FSAI Issued a Total of 107 Food Alerts and Food Allergen Alerts in 2019

FSAI Issued a Total of 107 Food Alerts and Food Allergen Alerts in 2019

The Food Safety Authority of Ireland (FSAI) today published the number and breakdown of food alerts and food allergen alerts issued in 2019. Last year, 55 food alerts and 52 food allergen alerts were issued, as compared to 56 and 46, respectively in 2018. Food alerts are notifications issued by the FSAI relating to an identified hazard i.e. a biological, chemical or physical agent in, or condition of, food/food contact materials with the potential to cause an adverse health effect. Food allergen alerts are issued by the FSAI regarding the possible risk to consumers who have a food allergies or intolerance to a particular food or food ingredient.

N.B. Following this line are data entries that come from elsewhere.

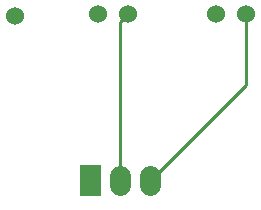
<source format=gbl>
G04 Layer: BottomLayer*
G04 EasyEDA v6.4.25, 2021-12-08T09:20:59--6:00*
G04 69f887db25cf48ce9622c15e18288c25,10*
G04 Gerber Generator version 0.2*
G04 Scale: 100 percent, Rotated: No, Reflected: No *
G04 Dimensions in millimeters *
G04 leading zeros omitted , absolute positions ,4 integer and 5 decimal *
%FSLAX45Y45*%
%MOMM*%

%ADD10C,0.2540*%
%ADD14C,1.5240*%
%ADD16C,1.8000*%

%LPD*%
D10*
X2413000Y13818085D02*
G01*
X2413000Y15163802D01*
X2476500Y15227302D01*
X3479800Y15227302D02*
G01*
X3479800Y14629869D01*
X2667025Y13817094D01*
D14*
G01*
X1524000Y15214600D03*
G36*
X2068992Y13948095D02*
G01*
X2248992Y13948095D01*
X2248992Y13688095D01*
X2068992Y13688095D01*
G37*
G01*
X2222500Y15227300D03*
G01*
X2476500Y15227300D03*
G01*
X3225800Y15227300D03*
G01*
X3479800Y15227300D03*
D16*
X2413000Y13858082D02*
G01*
X2413000Y13778082D01*
X2667025Y13857091D02*
G01*
X2667025Y13777092D01*
M02*

</source>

In 2019, the FSAI dealt with 679 food incidents, resulting in 107 food alerts and food allergen alerts issued as a consequence. These food incidents can lead to either a withdrawal of a certain product from food businesses or a recall from consumers.  Food incidents can arise for a number of reasons such as an inspection by a food inspector who identifies a food safety issue; a complaint from a consumer; the food business informing the FSAI that they have a problem with a certain food; a laboratory test result indicating the food is contaminated with a bug; or notifications on food safety issues from other Member States through the European Commission’s Rapid Alert Systems for Food and Feed (RASFF) network.

Food Alerts

In 2019, 55 food alerts were issued. The 55 food alerts were due to either product recalls or withdrawals from the Irish market for various reasons including: microbiological, chemical or foreign body contamination or mislabelling. Examples varied greatly from: the presence of plastic in meat products; metal pieces in prepared dishes; the detection of arsenic above safe levels in bottled drinking water; foods found to contain insects; the detection of Listeria monocytogenes in various products such as poultry, dairy and fruit; undeclared alcohol in a non-alcoholic beverage; and the mislabelling of dietetic foods and food supplements.

Food Allergen Alerts

In 2019, 52 food allergen alerts were issued. In the EU, there are 14 specified categories of allergens that must be labelled/declared and if these are not labelled/declared or are incorrect, then this may result in a food allergen alert being issued. In Ireland, milk, cereals, eggs and nuts were amongst the most common allergens incorrectly labelled/declared in 2019. Three in every 100 people in Ireland have a food allergy and the seriousness of these occurrences can result in the loss of life to an individual in its most extreme form.  It can also result in consumers requiring urgent medical treatment due to severe allergic reactions if they eat food containing the allergen.  In 2019, the main reasons for the food allergen alerts were the allergen was unknowingly incorporated in the product and, therefore, not listed in the ingredients; the ingredients list/label not in English; packing of a product in the wrong pack; or failure to highlight an allergen properly in the ingredients list.

According to Dr Pamela Byrne, Chief Executive, FSAI, consumers should be able to trust that the food they are eating is labelled correctly and free from foreign objects and undeclared ingredients. Equally important is to have confidence that food businesses will take appropriate speedy action to advise the authorities and consumers when things go wrong and ensure that unsafe product is removed from sale.

“Last year, the FSAI issued on average two alerts each week about food products which were unsafe and subject to withdrawal or recall. This service works seven days a week. We encourage food businesses to deal immediately with problems as they arise and put the protection of consumers first and foremost. The food alerts and food allergen alerts issued by the FSAI demonstrate the serious risks to consumers’ health that can arise from failure to follow the correct food safety procedures. I am pleased that more and more food businesses respond to such events by contacting the authorities and ensuring timely and speedy recalls and allowing us to alert consumers and the trade, when necessary.”